Pet fairs, dog events, contests, and doggie parks are the worst place to bring your pup before 16 weeks of age precisely because they have so many other dogs. I cringe every time I see a young one at any of these events. These are prime places for the communication of nasty diseases and increase the pup’s exposure 1000-fold. (Remember what happened when one kid in school got chicken pox?). There is almost always no vaccination requirement for these events. Infectious diseases such as kennel cough and the like run rampant at these places. Ask regular pet-event travelers how many times their dogs have “picked up” some cough or diarrhea at one of these affairs. For an adult dog, kennel cough is merely a nuisance. For a young pup, it may be life-threatening.

Just because any particular dog is vaccinated doesn’t mean it isn’t a carrier of a serious canine disease. The dog may be an asymptomatic carrier. Or, remember, disease agents can travel on, in, or with a dog, immunized or not.

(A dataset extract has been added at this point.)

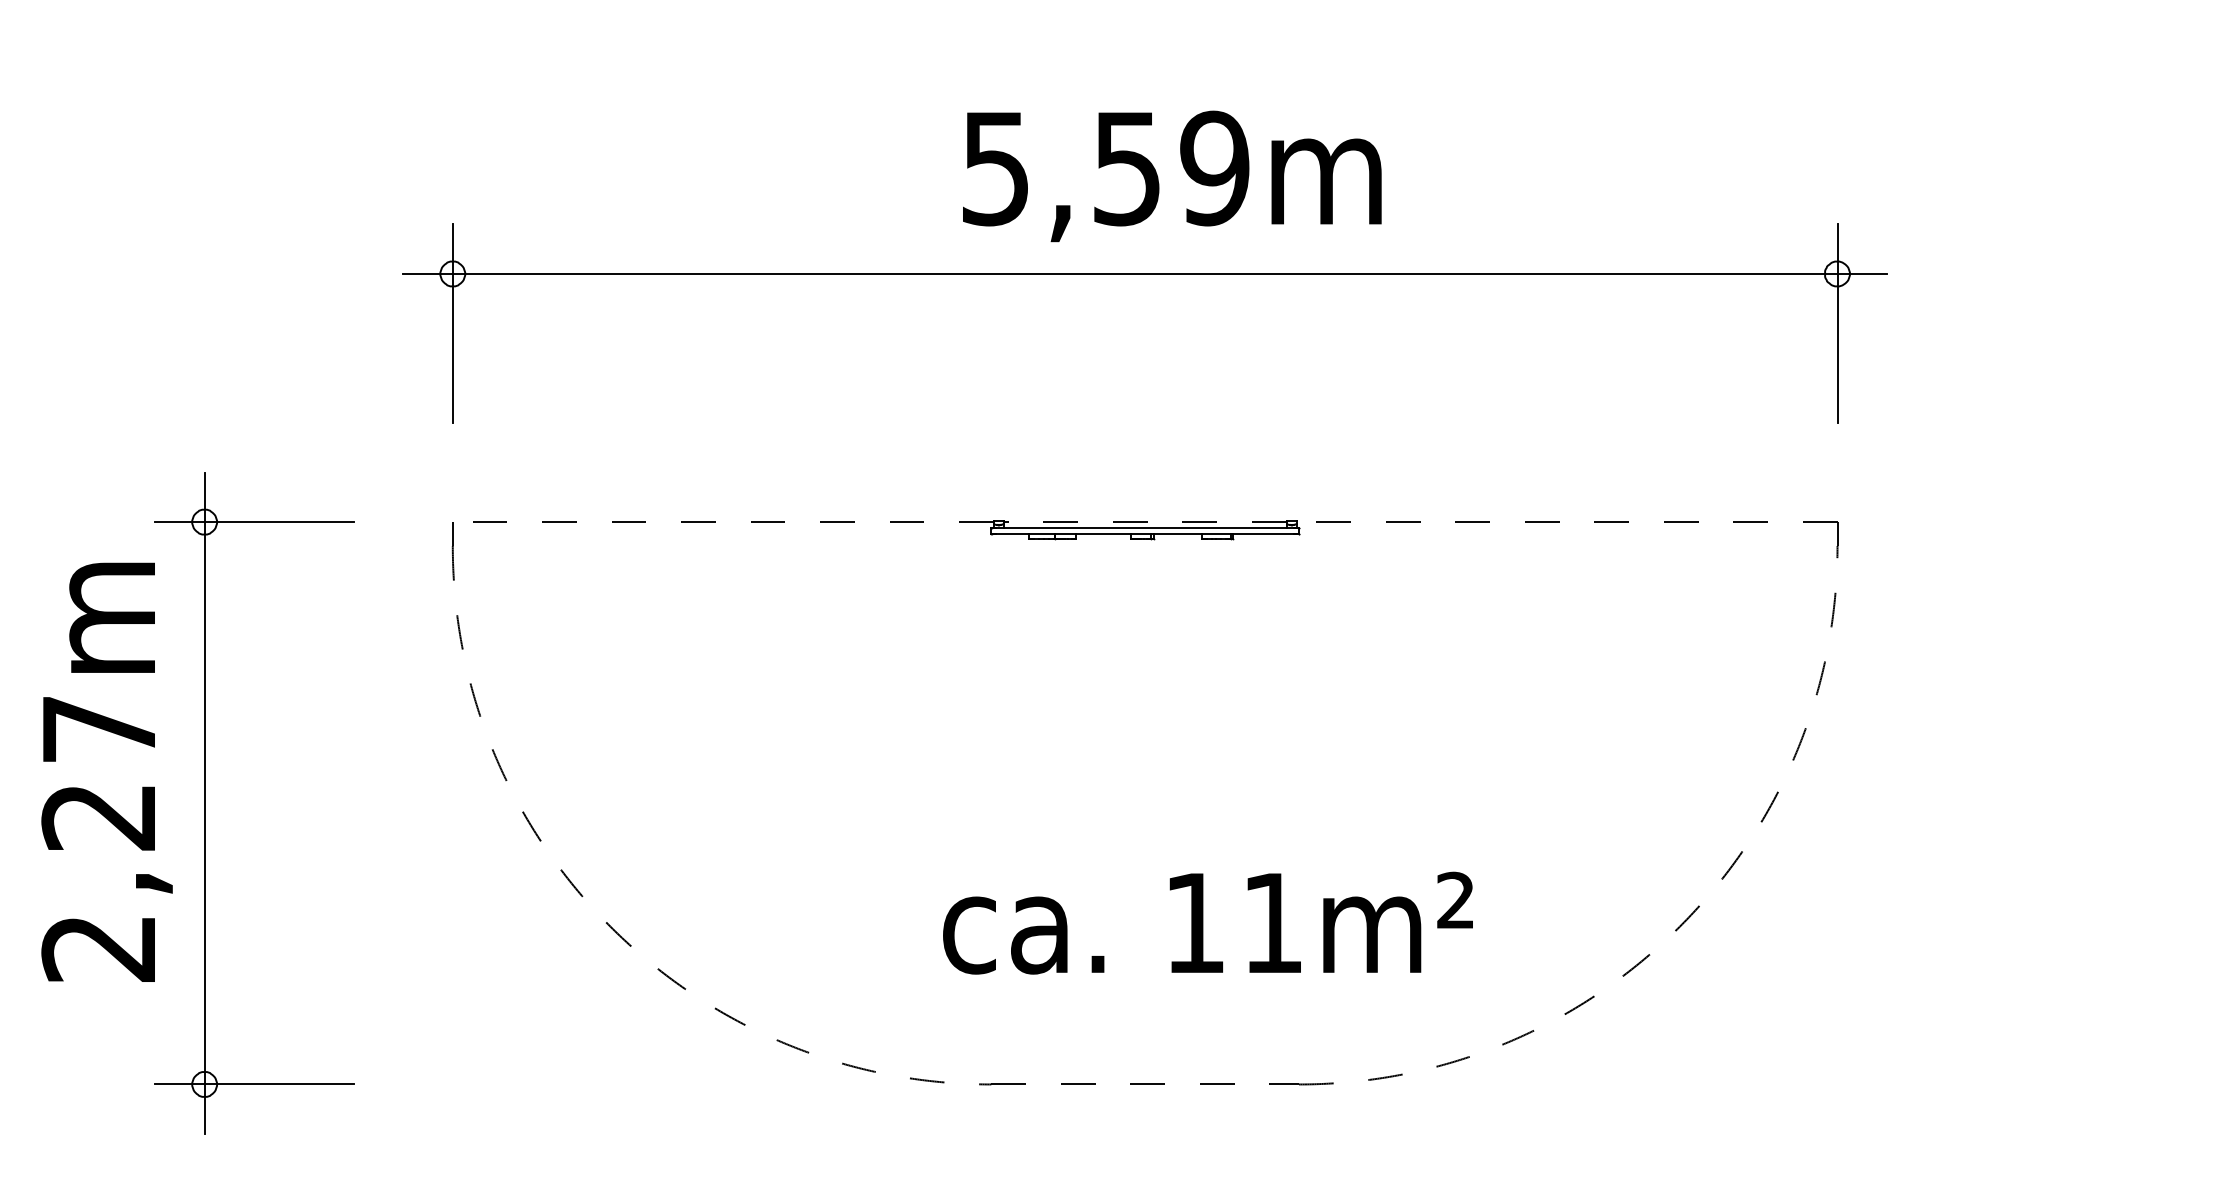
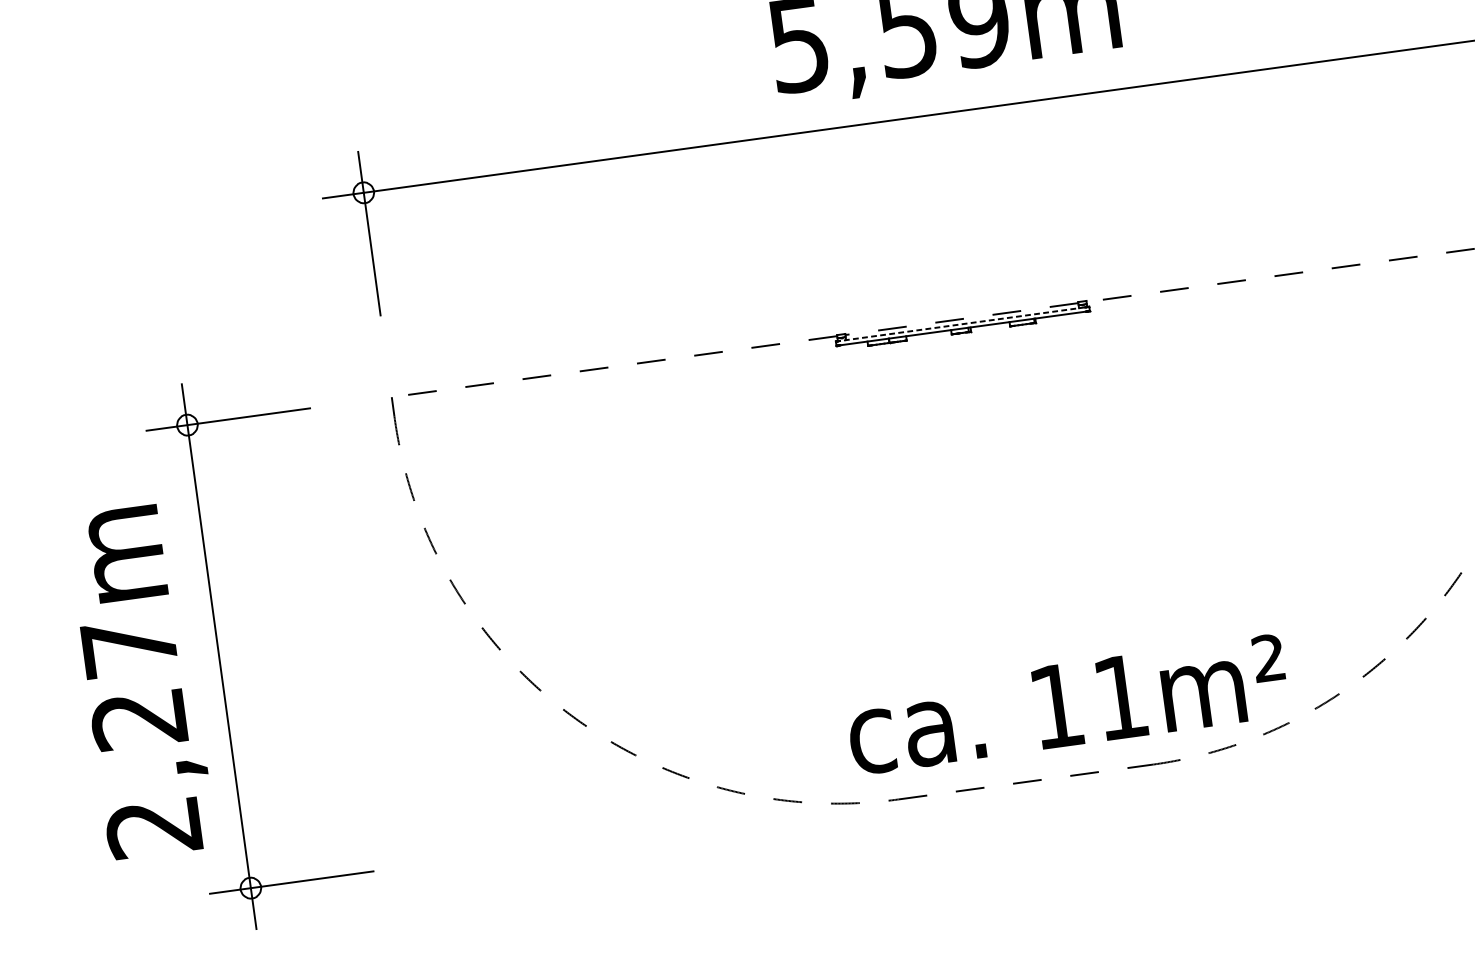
line: (1145, 528) -> (962, 324), solid -> dashed
text: (106, 771) -> (140, 681), moved
text: (1207, 922) -> (1066, 704), moved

An immunization prevents a dog from getting a disease – it doesn’t prevent it from carrying it. My dog may be vaccinated for parvo but still may harbor it in its feces, intestinal tract, in its paws, on its coat, wherever. Vaccinated dogs tend to go everywhere – especially where other non-vaccinated dogs roam.

Your neighbor’s dog may seem safe but when you consider that it goes down to the local park where all the non-vaccinated dogs wander, and defecate, and sneeze, etc. and then comes back to your house, your pup isn’t safe at all. Even people can bring parvo in on the bottom of their shoes or on their hands. This is why very few outside visitors should be allowed in the house when there is a litter present – you never know where they’ve been.